In a tough national and global economy, what do the really clever people do? They start their own businesses. In fact, more people should be encouraged to become entrepreneurs. It’s estimated there are some 2,8 million diverse small and medium enterprises in South Africa, and they account for a contribution to GDP of anywhere between 34% and 60%, depending on whose statistics you consult.
The Western Cape has placed entrepreneurship high on the agenda of economic development. This year, the Department of Economic Development launched an SMME support platform, which is aimed at helping small businesses to become more digitally savvy. Anything, from support services, mentorships and access to funding institutions, is at the fingertips of entrepreneurs.

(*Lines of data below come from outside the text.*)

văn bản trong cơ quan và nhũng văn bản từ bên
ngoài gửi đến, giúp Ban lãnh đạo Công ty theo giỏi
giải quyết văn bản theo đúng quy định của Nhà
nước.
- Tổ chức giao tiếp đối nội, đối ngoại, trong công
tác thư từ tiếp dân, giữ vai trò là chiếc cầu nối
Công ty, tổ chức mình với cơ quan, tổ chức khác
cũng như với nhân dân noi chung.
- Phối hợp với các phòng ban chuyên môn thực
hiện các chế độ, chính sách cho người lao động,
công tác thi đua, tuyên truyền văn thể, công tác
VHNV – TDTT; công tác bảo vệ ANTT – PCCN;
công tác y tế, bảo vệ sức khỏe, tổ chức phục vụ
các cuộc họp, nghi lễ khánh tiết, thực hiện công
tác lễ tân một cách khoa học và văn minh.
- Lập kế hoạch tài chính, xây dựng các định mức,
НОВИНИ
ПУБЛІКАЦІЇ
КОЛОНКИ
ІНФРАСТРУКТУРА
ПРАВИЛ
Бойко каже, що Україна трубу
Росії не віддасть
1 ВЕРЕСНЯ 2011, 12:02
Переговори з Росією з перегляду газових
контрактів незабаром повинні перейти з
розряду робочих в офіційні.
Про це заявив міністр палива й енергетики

Reducing red tape is a vital part of ensuring business ideas get off the ground.
Celebrating the successes of small business owners is also important, to inspire others to follow the same path.

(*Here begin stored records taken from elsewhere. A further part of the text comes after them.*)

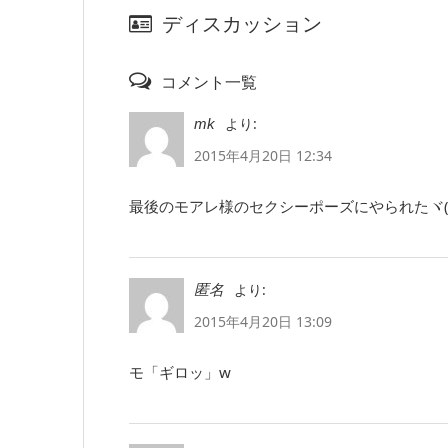
ディスカッション
コメント一覧
より:
mk
2015年4月20日 12:34
最後のモアレ様のセクシーポーズにやられたヾ(●
より:
匿名
2015年4月20日 13:09
モ「ギロッ」w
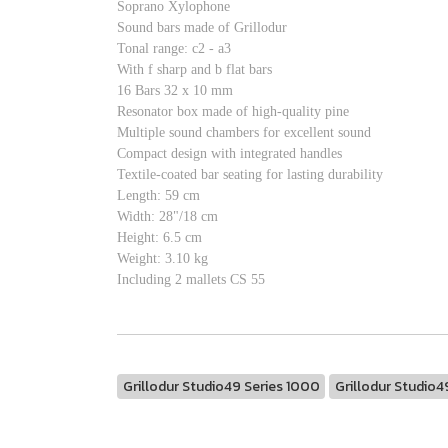
Soprano Xylophone
Sound bars made of Grillodur
Tonal range: c2 - a3
With f sharp and b flat bars
16 Bars 32 x 10 mm
Resonator box made of high-quality pine
Multiple sound chambers for excellent sound
Compact design with integrated handles
Textile-coated bar seating for lasting durability
Length: 59 cm
Width: 28"/18 cm
Height: 6.5 cm
Weight: 3.10 kg
Including 2 mallets CS 55
Grillodur Studio49 Series 1000
Grillodur Studio4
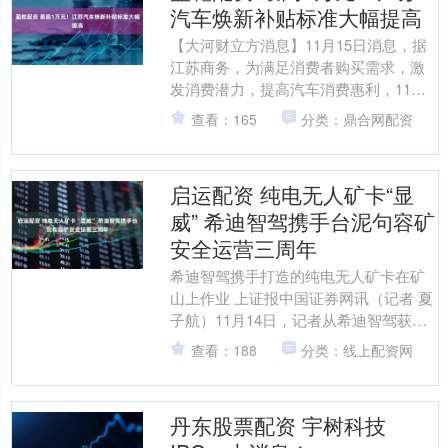
汽车焕新补贴标准大幅提高
【大河财立方消息】11月15日消息，据
江苏商务，为满足消费者购买需求，激
发消费潜力，提高汽车消费惠利，11月
至12月江苏汽车焕新促消费活动再加
查看：165
分类：鼎合网配资
力，补贴标准全面大....
启运配资 纯电无人矿卡“显
威” 希迪智驾携手台泥句容矿
安全运营三周年
希迪智驾携手打造的纯电无人矿卡在矿
山上作业 上证报中国证券网讯（记者 夏
子航）11月14日，记者从希迪智驾获
悉，在纯电无人矿卡系统解决方案的赋
查看：188
分类：线上配资网
能下，希迪智驾携手....
丹东股票配资 宇树科技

The winners of the Western Cape Entrepreneurship Awards were crowned this week, with Oco Life, a holistic lifestyle business using traditional African herbs to create organic essential oils, walking away with the overall award and the award for the best women-owned business.
The new MEC of Economic Opportunities, Beverley Schafer, is picking up where Alan Winde left off, emphasising the need to recognise self-starters.
“We wanted to create a platform that recognises and supports our most inspiring, high-potential entrepreneurs, and at the same time raise awareness around entrepreneurship and contribute to a culture where entrepreneurship is understood and valued for the role it plays in our economy and our society.”
“Entrepreneurs and small businesses are the tools that are going to help us tackle unemployment in this country. But in order to contribute meaningfully towards job creation, businesses need to be able to grow and between government and the private sector, we need to create the kind of environment that encourages entrepreneurial activity and supports its growth.”
“We need to start thinking of and promoting entrepreneurship as a career choice rather than something people accidentally fall into or are forced to do,” she added.
Winners in five categories – women-owned, emerging, most innovative, social enterprise and township business – received cash as well as training and mentorship prizes, while all nine winners also received laptop computers. The top businesses in the Western Cape’s key industries of agri-processing, digital technology, tourism and creative, were also named.
Well done to all the winners! Hopefully, your achievements will inspire many more to follow.